Non-Regulated Businesses Update:
Energy Services reported third-quarter fiscal 2018 net financial losses of $15.1 million, compared with NFE of $933,000 during the same period in fiscal 2017. The quarterly decrease in NFE was due primarily to increased demand fees and O&M expenses during the quarter compared to the same period last year. The higher fees were partially offset by additional gross margin from favorable price spreads due to temperatures deviating from normal during April and June of this year. Fiscal 2018 year-to-date NFE were $78 million, compared with $20.2 million during the same period in fiscal 2017. The fiscal 2018 year-to-date increase was primarily due to colder weather that resulted in increased storage withdrawals to meet higher demand coupled with higher volatility, which allowed Energy Services to capture additional financial margin.
Clean Energy Ventures
CEV reported a net financial loss of $829,000 in the third quarter of fiscal 2018, compared with $6.3 million in the same period in fiscal 2017. The lower quarterly results were due primarily to an expectation of fewer Investment Tax Credits (ITC), compared with the same period in fiscal 2017, as a result of the planned sale leaseback financings for all fiscal 2018 commercial solar projects. Fiscal 2018 year-to-date NFE were $80.5 million, compared with $31.9 million during the same period in fiscal 2017. The improved fiscal year-to-date results were due primarily to an estimated benefit of $63.8 million related to the revaluation of deferred income taxes associated with tax reform.

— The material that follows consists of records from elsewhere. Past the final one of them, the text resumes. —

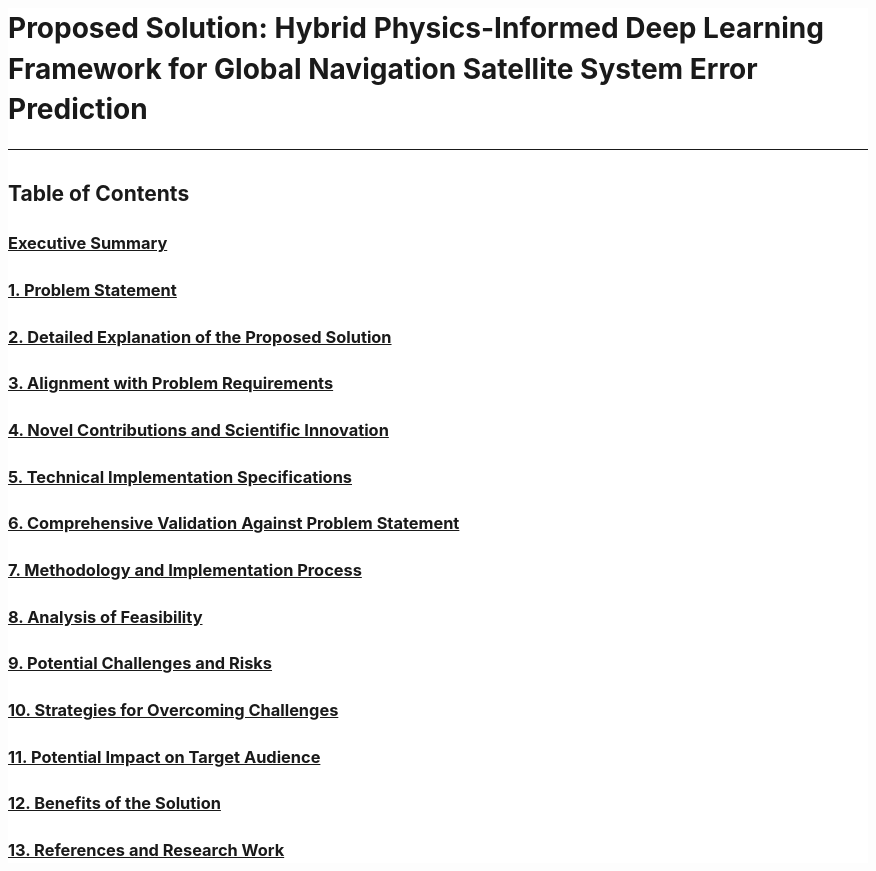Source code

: # Proposed Solution: Hybrid Physics-Informed Deep Learning Framework for Global Navigation Satellite System Error Prediction

---

## Table of Contents

### [Executive Summary](#executive-summary-1)

### [1. Problem Statement](#problem-statement)

### [2. Detailed Explanation of the Proposed Solution](#detailed-explanation-of-the-proposed-solution)

### [3. Alignment with Problem Requirements](#alignment-with-problem-requirements)

### [4. Novel Contributions and Scientific Innovation](#novel-contributions-and-scientific-innovation)

### [5. Technical Implementation Specifications](#technical-implementation-specifications)

### [6. Comprehensive Validation Against Problem Statement](#comprehensive-validation-against-problem-statement)

### [7. Methodology and Implementation Process](#methodology-and-implementation-process)

### [8. Analysis of Feasibility](#analysis-of-feasibility-of-the-idea)

### [9. Potential Challenges and Risks](#potential-challenges-and-risks)

### [10. Strategies for Overcoming Challenges](#strategies-for-overcoming-challenges)

### [11. Potential Impact on Target Audience](#potential-impact-on-target-audience)

### [12. Benefits of the Solution](#benefits-of-the-solution)

### [13. References and Research Work](#details--links-of-reference-and-research-work)
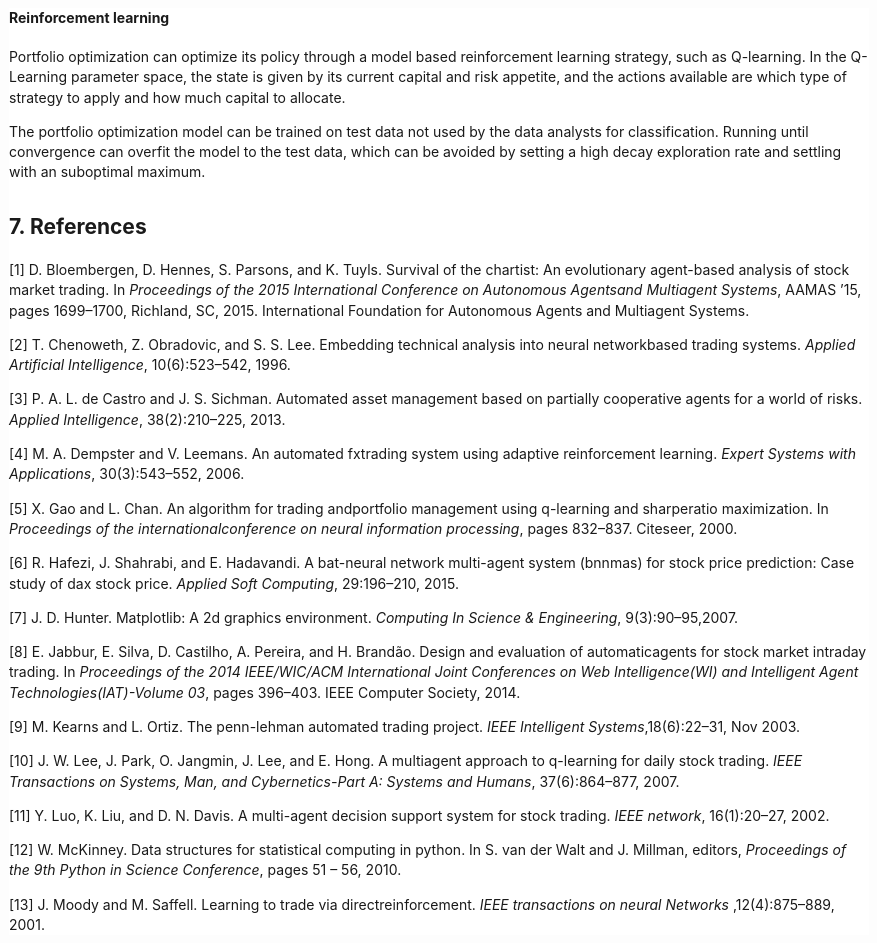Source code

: #### Reinforcement learning

Portfolio optimization can optimize its policy through a model based reinforcement learning strategy, such as Q-learning. In the Q-Learning parameter space, the state is given by its current capital and risk appetite, and the actions available are which type of strategy to apply and how much capital to allocate.

The portfolio optimization model can be trained on test data not used by the data analysts for classification. Running until convergence can overfit the model to the test data, which can be avoided by setting a high decay exploration rate and settling with an suboptimal maximum.

## 7. References

[1]  D. Bloembergen, D. Hennes, S. Parsons, and K. Tuyls. Survival of the chartist:  An evolutionary agent-based analysis of stock market trading. In *Proceedings of the 2015 International Conference on Autonomous Agentsand Multiagent Systems*, AAMAS ’15, pages 1699–1700, Richland, SC, 2015. International Foundation for Autonomous Agents and Multiagent Systems.

[2] T. Chenoweth, Z. Obradovic, and S. S. Lee. Embedding technical analysis into neural networkbased trading systems. *Applied Artificial Intelligence*, 10(6):523–542, 1996.

[3]  P. A. L. de Castro and J. S. Sichman. Automated asset management based on partially cooperative agents for a world of risks. *Applied Intelligence*, 38(2):210–225, 2013.

[4]  M. A. Dempster and V. Leemans. An automated fxtrading system using adaptive reinforcement learning. *Expert Systems with Applications*, 30(3):543–552, 2006.

[5]  X. Gao and L. Chan. An algorithm for trading andportfolio management using q-learning and sharperatio maximization. In *Proceedings of the internationalconference on neural information processing*, pages 832–837. Citeseer, 2000.

[6]  R. Hafezi, J. Shahrabi, and E. Hadavandi. A bat-neural network multi-agent system (bnnmas) for stock price prediction:  Case study of dax stock price. *Applied Soft Computing*, 29:196–210, 2015.

[7]  J. D. Hunter. Matplotlib:  A 2d graphics environment. *Computing In Science & Engineering*, 9(3):90–95,2007.

[8]  E. Jabbur, E. Silva, D. Castilho, A. Pereira, and H. Brandão. Design and evaluation of automaticagents for stock market intraday trading. In *Proceedings of the 2014 IEEE/WIC/ACM International Joint Conferences on Web Intelligence(WI) and Intelligent Agent Technologies(IAT)-Volume 03*, pages 396–403. IEEE Computer Society, 2014.

[9]  M. Kearns and L. Ortiz. The penn-lehman automated trading project. *IEEE Intelligent Systems*,18(6):22–31, Nov 2003.

[10]  J. W. Lee, J. Park, O. Jangmin, J. Lee, and E. Hong. A multiagent approach to q-learning for daily stock trading. *IEEE Transactions on Systems, Man, and Cybernetics-Part A: Systems and Humans*, 37(6):864–877, 2007.

[11]  Y. Luo, K. Liu, and D. N. Davis. A multi-agent decision support system for stock trading. *IEEE network*, 16(1):20–27, 2002.

[12]  W. McKinney. Data structures for statistical computing in python. In S. van der Walt and J. Millman, editors, *Proceedings of the 9th Python in Science Conference*, pages 51 – 56, 2010.

[13]  J. Moody and M. Saffell. Learning to trade via directreinforcement. *IEEE transactions on neural Networks* ,12(4):875–889, 2001.
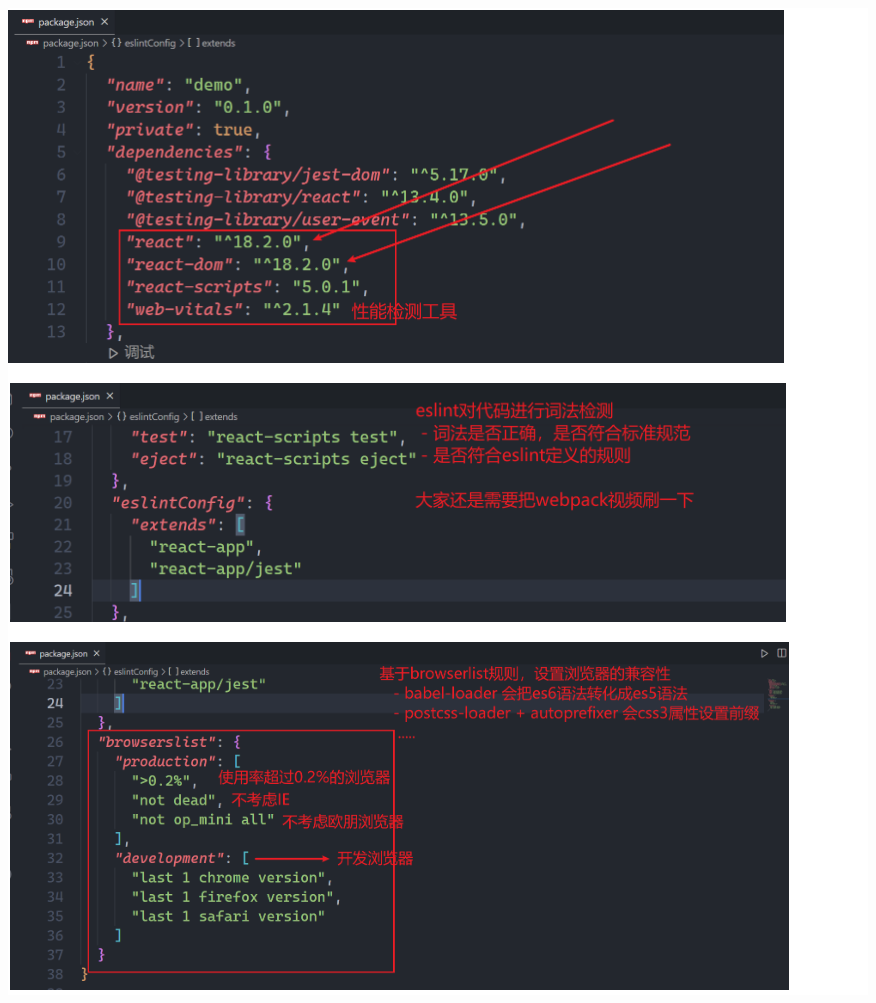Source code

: ![1710986696821](./assets/1710986696821.png)

![1710986703631](./assets/1710986703631.png)

![1710986712846](./assets/1710986712846.png)
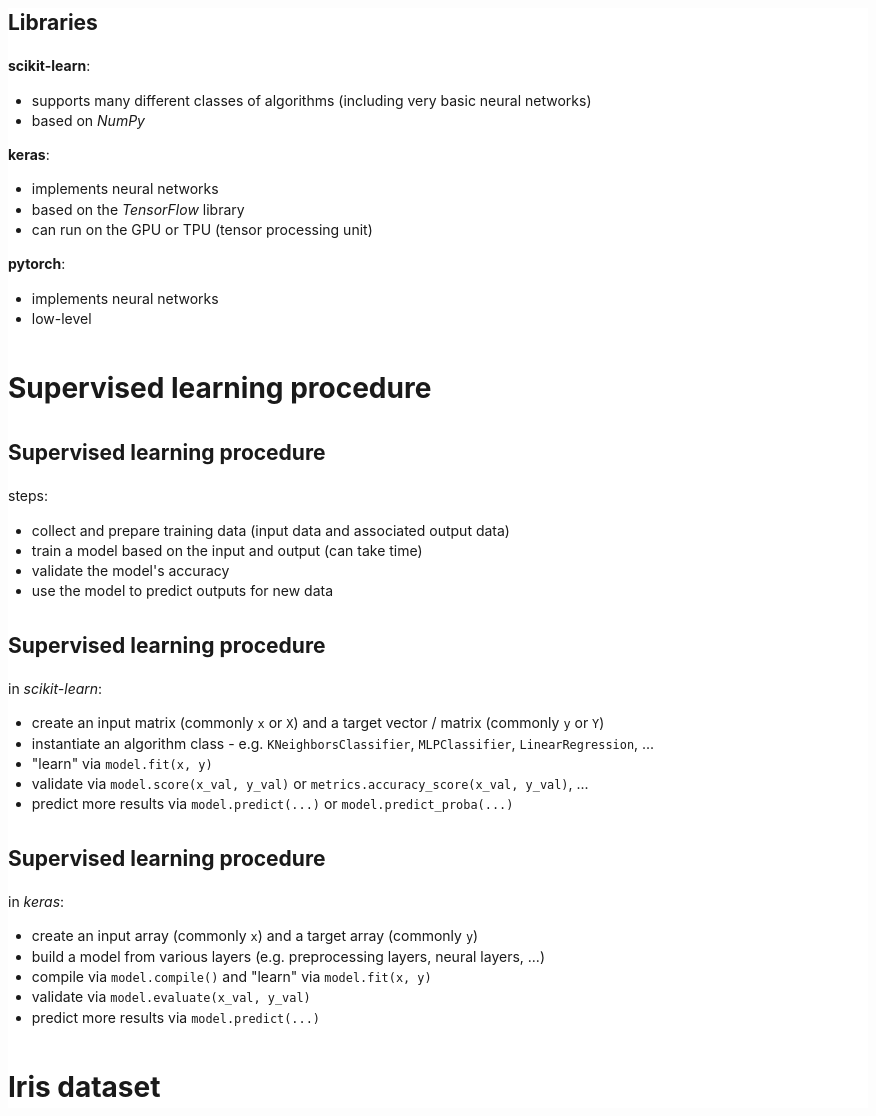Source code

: ## Libraries

**scikit-learn**:

- supports many different classes of algorithms (including very basic neural networks)
- based on _NumPy_

**keras**:

- implements neural networks
- based on the _TensorFlow_ library
- can run on the GPU or TPU (tensor processing unit)

**pytorch**:

- implements neural networks
- low-level

# Supervised learning procedure

## Supervised learning procedure

steps:

- collect and prepare training data (input data and associated output data)
- train a model based on the input and output (can take time)
- validate the model's accuracy
- use the model to predict outputs for new data

## Supervised learning procedure

in _scikit-learn_:

- create an input matrix (commonly `x` or `X`) and a target vector / matrix (commonly `y` or `Y`)
- instantiate an algorithm class - e.g. `KNeighborsClassifier`, `MLPClassifier`, `LinearRegression`, ...
- "learn" via `model.fit(x, y)`
- validate via `model.score(x_val, y_val)` or `metrics.accuracy_score(x_val, y_val)`, ...
- predict more results via `model.predict(...)` or `model.predict_proba(...)`

## Supervised learning procedure

in _keras_:

- create an input array (commonly `x`) and a target array (commonly `y`)
- build a model from various layers (e.g. preprocessing layers, neural layers, ...)
- compile via `model.compile()` and "learn" via `model.fit(x, y)`
- validate via `model.evaluate(x_val, y_val)`
- predict more results via `model.predict(...)`

# Iris dataset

CEV expects total solar-related capital expenditures during fiscal 2018 to be between $130 million and $144 million, of which $96.4 million will utilize sale leaseback financing. This compares with total solar-related capital expenditures of $120.3 million in fiscal 2017, which included $33 million of sale leaseback financing.
Quarterly highlights:Two commercial solar projects were placed into service during the third fiscal quarter. The two projects, located in Raritan and South Brunswick, NJ, total 23 MW of capacity. CEV expects two additional commercial solar projects located in Old Bridge and Springfield Township, N.J. to be placed into service in the fourth quarter of fiscal 2018. The four projects will add a total of 42.9 MW of capacity and represent an investment of $96.4 million. The Sunlight Advantage ®, CEV’s residential solar leasing program, added 221 residential customers during the third quarter of fiscal 2018 and now serves approximately 7,000 residential customers, representing an investment of $207.7 million. On March 2, 2018, CEV entered into a purchase and sale agreement for its 9.7 MW wind farm in Two Dot, Montana for a total sale price of $18.5 million. The sale closed on June 1, 2018, and CEV realized a pre-tax gain of approximately $965,000. In March 2018, CEV announced a plan to sell its remaining wind assets. CEV expects a potential sale to close in the first quarter of fiscal 2019.